▶ _Source excerpt_
* Begin *

The concept of a physical card is obsolete. That North Americans and western Europeans for a good part still use them is just stickiness of the infrastructure, and habits.
Developing countries have mostly leapfrogged to total contactless payments.
In South Aast Asia, you typically scan a QR code and approve a payment from your own phone. Far less fraud as a result. Nobody is able to touch your card, you don't have one.
Europe likely identified they better make the jump.
I can assure you that south east asians also still have cards, despite not making most of their payments with it. Not all ATMs support withdrawing with just a QR code from all banks, for one.
There are benefits to non-QR based payment systems, such as not wanting to pull out your phone, open an app, scan a QR and approve to make a payment that takes me 2 seconds with regular contactless payments.
Physical cards are also a nice fallback to have in cases of running out of battery, theft, etc.
I don't really understand why this is better than tap and pay with a card. Why would I want a single point of failure for both my communications and my ability to make payments?
We have progressively absorbed single function items into a mobile computer.
Watch, notepad, calendar, phone, flashlight, camera, dictionary, encyclopedia, etc.
The issue with declaring single function items as obsolete is that it removes redundancy and really sets us all up for an increasingly more critical single point of failure in our pocket.
Contactless is the convenience provided to get us into some wall garden. Apple pay. Google pay. Samsung pay.
These are not open or interchangeable standard, they aren't interested in that. They want our valuable transactional data, and location when those are made.
QR codes are a standard. It allows any bank to issue funds. It's a wire transfer. Transfer are a standard. Any bank can adopt it. Typically a bank adopts it..it doesn't require a specific device or partnership for merchant, nor the payer.
It also offers the ability to transfer funds remotely. In that sense it is more so contact "less" than the proximity handshake that contactless payments do, which is somewhat proprietary.
You can save a QR code, make a payment later. QR codes also are more intuitive because they represent an identity. An electronic device that can be swapped, tempered with, is unhelpful to help figure out a fraud or who we are actually paying until the handshake happens.
More importantly they don't incur a hidden fee for either the payer or merchant. Because it's a transfer. Not a transfer disguised as card payment.

* End *

▶ _Problems to work on_
a - Rename every "common name" to "vernacular name" in the records, covering the lines from the one containing "genus: Tillandsia" through the end of the records, inclusive. Leave all else unchanged and give back only those lines.
b - Write what comes next in the discussion of QR code payments versus payment cards, picking up after its final sentence.

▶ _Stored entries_
* Begin *

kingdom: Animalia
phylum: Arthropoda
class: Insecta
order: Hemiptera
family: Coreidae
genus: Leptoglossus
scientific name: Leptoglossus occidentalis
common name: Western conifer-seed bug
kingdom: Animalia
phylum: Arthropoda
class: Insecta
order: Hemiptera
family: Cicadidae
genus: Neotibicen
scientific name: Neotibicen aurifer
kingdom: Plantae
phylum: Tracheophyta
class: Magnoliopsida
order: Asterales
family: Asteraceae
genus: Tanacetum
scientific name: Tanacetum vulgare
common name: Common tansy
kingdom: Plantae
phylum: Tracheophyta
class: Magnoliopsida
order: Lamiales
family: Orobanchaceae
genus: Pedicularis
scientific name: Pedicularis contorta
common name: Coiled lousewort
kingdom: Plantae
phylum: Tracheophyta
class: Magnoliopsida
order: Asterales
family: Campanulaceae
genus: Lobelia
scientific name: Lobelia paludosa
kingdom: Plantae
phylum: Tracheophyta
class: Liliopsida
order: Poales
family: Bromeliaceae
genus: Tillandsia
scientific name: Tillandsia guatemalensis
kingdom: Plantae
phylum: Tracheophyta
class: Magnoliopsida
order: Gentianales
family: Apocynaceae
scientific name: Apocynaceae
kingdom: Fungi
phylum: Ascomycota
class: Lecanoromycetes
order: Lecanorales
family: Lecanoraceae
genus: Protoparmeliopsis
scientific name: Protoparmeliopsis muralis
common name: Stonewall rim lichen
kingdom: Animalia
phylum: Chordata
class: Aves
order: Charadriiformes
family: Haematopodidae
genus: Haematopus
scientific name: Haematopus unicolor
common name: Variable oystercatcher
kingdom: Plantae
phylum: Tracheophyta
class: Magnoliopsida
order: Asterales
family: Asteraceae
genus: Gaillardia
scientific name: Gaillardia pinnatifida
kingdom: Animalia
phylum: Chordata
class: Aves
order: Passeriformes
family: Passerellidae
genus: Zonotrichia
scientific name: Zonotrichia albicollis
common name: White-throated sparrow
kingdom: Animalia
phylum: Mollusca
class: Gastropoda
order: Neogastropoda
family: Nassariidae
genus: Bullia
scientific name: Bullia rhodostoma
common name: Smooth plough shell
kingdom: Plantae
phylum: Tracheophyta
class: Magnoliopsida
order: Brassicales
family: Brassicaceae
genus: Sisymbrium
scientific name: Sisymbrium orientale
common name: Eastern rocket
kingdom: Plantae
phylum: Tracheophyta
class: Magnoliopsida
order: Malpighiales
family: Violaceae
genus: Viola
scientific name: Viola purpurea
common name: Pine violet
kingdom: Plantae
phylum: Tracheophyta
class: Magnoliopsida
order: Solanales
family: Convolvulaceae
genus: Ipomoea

* End *

▶ _The responses_
a -
genus: Tillandsia
scientific name: Tillandsia guatemalensis
kingdom: Plantae
phylum: Tracheophyta
class: Magnoliopsida
order: Gentianales
family: Apocynaceae
scientific name: Apocynaceae
kingdom: Fungi
phylum: Ascomycota
class: Lecanoromycetes
order: Lecanorales
family: Lecanoraceae
genus: Protoparmeliopsis
scientific name: Protoparmeliopsis muralis
vernacular name: Stonewall rim lichen
kingdom: Animalia
phylum: Chordata
class: Aves
order: Charadriiformes
family: Haematopodidae
genus: Haematopus
scientific name: Haematopus unicolor
vernacular name: Variable oystercatcher
kingdom: Plantae
phylum: Tracheophyta
class: Magnoliopsida
order: Asterales
family: Asteraceae
genus: Gaillardia
scientific name: Gaillardia pinnatifida
kingdom: Animalia
phylum: Chordata
class: Aves
order: Passeriformes
family: Passerellidae
genus: Zonotrichia
scientific name: Zonotrichia albicollis
vernacular name: White-throated sparrow
kingdom: Animalia
phylum: Mollusca
class: Gastropoda
order: Neogastropoda
family: Nassariidae
genus: Bullia
scientific name: Bullia rhodostoma
vernacular name: Smooth plough shell
kingdom: Plantae
phylum: Tracheophyta
class: Magnoliopsida
order: Brassicales
family: Brassicaceae
genus: Sisymbrium
scientific name: Sisymbrium orientale
vernacular name: Eastern rocket
kingdom: Plantae
phylum: Tracheophyta
class: Magnoliopsida
order: Malpighiales
family: Violaceae
genus: Viola
scientific name: Viola purpurea
vernacular name: Pine violet
kingdom: Plantae
phylum: Tracheophyta
class: Magnoliopsida
order: Solanales
family: Convolvulaceae
genus: Ipomoea

b -
A QR code scan keep the payer in control. Merchant presents an amount to pay, payer initiates the transactions, approves, and gets a confirmation. Can use bank A, or Y, or even a bank in another country, so long as it supports QR scan and a fast wire so that the merchant can be assured the transfer is well received.
Yeah, but... QR codes are annoying. I live in Thailand and I have to scan them every day. Pretty much every time, I wish it was as seamless as Apple Pay.
PayPal and Stripe are the payment processors who are taxing the card usage and acting as escrow. The technology part of transactions is with Visa and MasterCard. Who will do that part for free if they are not to be involved? What would be the benefit of separating escrow and processing, and how would it realistically be done?
I concede that's a drawback pushing us more dependent to owning and carrying a smart phone at all times. But I would say payments just piggy backs on a societal change that already makes it very challenging to opt for a brick phone or nothing.
Also to say, cash remains. That's more radical and effective as a fall back than a card which one can lose. When abroad I remember the anxiety of losing my wallet when abroad.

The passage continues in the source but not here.